Word for word, transcribe the lines from the one containing "Economics (9708) AS" through the end of the entries, both included, and nothing else.

◇ ◇ ◇

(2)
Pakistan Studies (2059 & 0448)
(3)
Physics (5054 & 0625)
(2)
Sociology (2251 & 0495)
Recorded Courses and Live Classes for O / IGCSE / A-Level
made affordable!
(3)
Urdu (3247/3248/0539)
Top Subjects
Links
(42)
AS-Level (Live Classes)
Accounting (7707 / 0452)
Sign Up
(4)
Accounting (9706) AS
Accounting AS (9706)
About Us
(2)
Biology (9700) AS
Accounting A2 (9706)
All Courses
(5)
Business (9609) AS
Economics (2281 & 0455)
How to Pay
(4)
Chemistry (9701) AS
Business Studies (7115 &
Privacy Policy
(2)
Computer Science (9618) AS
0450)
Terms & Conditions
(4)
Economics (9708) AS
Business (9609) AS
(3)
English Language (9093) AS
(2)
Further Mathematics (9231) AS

◇ ◇ ◇

* [Response to this exercise]
Economics (9708) AS
Business (9609) AS
(3)
English Language (9093) AS
(2)
Further Mathematics (9231) AS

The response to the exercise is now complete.